Entró en el despacho. Al otro lado de un escritorio se levantó un sujeto con una barriga prominente. Se dieron la mano y el anfitrión le ofreció café, que aceptó. El Leopardo de las Nieves depositó una bolsita blanca sobre la página de deportes, que el otro había estado leyendo. El hombre sirvió el café, recogió la bolsita, cerró el periódico y extendió un tapete de terciopelo azul oscuro, en el que vació la bolsita. Primero realizó una inspección visual de los diamantes, los dividió y después los pesó en la balanza que tenía encima de la caja fuerte en una esquina de la habitación.

– Trescientos mil -dijo.

– ¿Dólares? -preguntó El Leopardo de las Nieves, y el hombre se rió. -¿Estás bien de tabaco, Kurt? -preguntó, para mostrar cuan en serio se tomaba el intento de negociación. -Me sobra.

– ¿Te has traído algunos puros cubanos esta vez? -¿Qué celebramos? -Nada, Kurt, nada. -Por eso no he traído. -Otra vez será.

– Sólo si es en dólares, y no en marcos. -Estás hecho un capitalista. -¿Quién? ¿Yo?

El hombre volvió a reírse y le pidió que se pusiera de espaldas. El Leopardo de las Nieves apuró su café, bueno, fuerte y auténtico hasta los posos y se volvió para encontrar seis paquetes de dinero sobre la mesa. Los guardó en el forro del abrigo.

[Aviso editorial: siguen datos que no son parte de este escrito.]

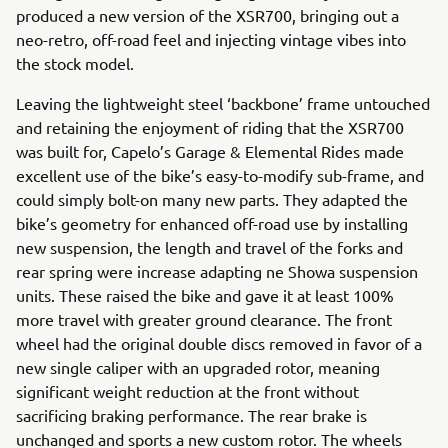
produced a new version of the XSR700, bringing out a
neo-retro, off-road feel and injecting vintage vibes into
the stock model.
Leaving the lightweight steel ‘backbone’ frame untouched
and retaining the enjoyment of riding that the XSR700
was built for, Capelo’s Garage & Elemental Rides made
excellent use of the bike’s easy-to-modify sub-frame, and
could simply bolt-on many new parts. They adapted the
bike’s geometry for enhanced off-road use by installing
new suspension, the length and travel of the forks and
rear spring were increase adapting ne Showa suspension
units. These raised the bike and gave it at least 100%
more travel with greater ground clearance. The front
wheel had the original double discs removed in favor of a
new single caliper with an upgraded rotor, meaning
significant weight reduction at the front without
sacrificing braking performance. The rear brake is
unchanged and sports a new custom rotor. The wheels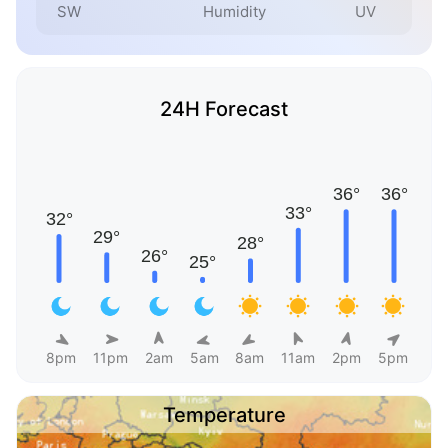
SW
Humidity
UV
24H Forecast
8pm
11pm
2am
5am
8am
11am
2pm
5pm
Temperature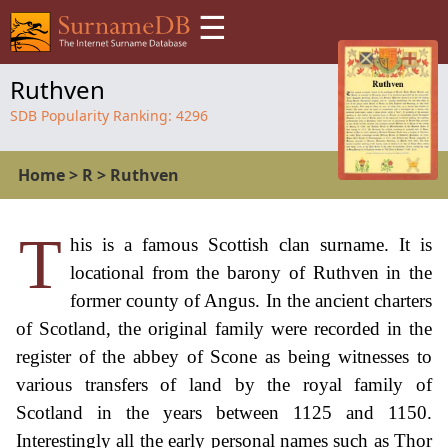
☰
Ruthven
SDB Popularity Ranking:
4296
Home
>
R
>
Ruthven
T
his is a famous Scottish clan surname. It is
locational from the barony of Ruthven in the
former county of Angus. In the ancient charters
of Scotland, the original family were recorded in the
register of the abbey of Scone as being witnesses to
various transfers of land by the royal family of
Scotland in the years between 1125 and 1150.
Interestingly all the early personal names such as Thor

– ¿Por dónde se sale? -preguntó-. No quiero volver por ahí como la última vez.

– Izquierda, derecha, sigues hasta una puerta y eso te deja en el U-bahn de la Kochstrasse.

– ¿Por qué no puedo entrar por allí?

– Porque no te sacaríamos los veinte marcos de la entrada.

– Capitalistas -dijo El Leopardo de las Nieves, y sacudió la cabeza. El hombre soltó otra carcajada.

El Leopardo de las Nieves volvió a subirse a su Citroen en el lado Este del Muro. Atravesó en dirección norte la vieja judería de Prenzlauer Berg, por la Schonhauser Allee. Dobló a la derecha pasado el cementerio judío y, cuando la calle se estrechaba, se subió a la acera y aparcó bajo el arco del portal de una enorme y decrépito caserón de pisos de alquiler de la Wórtherstrasse. Esperó con el motor en marcha y después avanzó hasta el primer patio de los viejos barracones de alquiler de finales del siglo xix, terroríficos precursores del tipo de sitio donde él mismo vivía en la actualidad. Aparcó y cruzó el patio hasta el último patio, del edificio del fondo, que nunca veía la luz del sol. Estaba en silencio. El lugar estaba despoblado, sus espacios de vivienda totalmente inhabitables, la humedad, en esa época del año, congelada en las paredes. Por las escaleras y rellanos había esparcidos trozos de yeso y cemento. Llamó a la puerta metálica de un piso de la tercera planta. Unos pasos se acercaron desde el otro lado. Se sacó un pasamontañas del bolsillo y se lo puso.

– Meine Ruh' ist hin -dijo una voz citando una frase de Fausto.

– Mein Herz ist schwer -replicó él.

La puerta se abrió. Entró en el calor.

– ¿Tenemos que seguir con esas citas deprimentes de Goethe?

– La semana que viene me pasaré a Brecht.

– Otro dechado de alegría.

– ¿Qué puedo hacer por usted, Herr Kappa?

El Leopardo de las Nieves se quitó el abrigo, lo dejó sobre la silla y sacó del forro un pasaporte estadounidense a nombre del coronel Peter Taylor. Entre sus páginas había una foto tamaño pasaporte suelta.

– El trato de siempre. Quite la vieja y ponga la nueva.

El hombre, de treinta y muchos años y rasgos anodinos y oscuros, abrió el pasaporte y lo hojeó con la familiaridad de un guardia de aduanas, que es lo que había sido quince años atrás. Los nueve años pasados en la cárcel por pertenecer a una banda de cinco hombres que pasaba gente al Oeste no habían embotado su minuciosidad, sino que más bien la habían agudizado hasta un nivel profesional.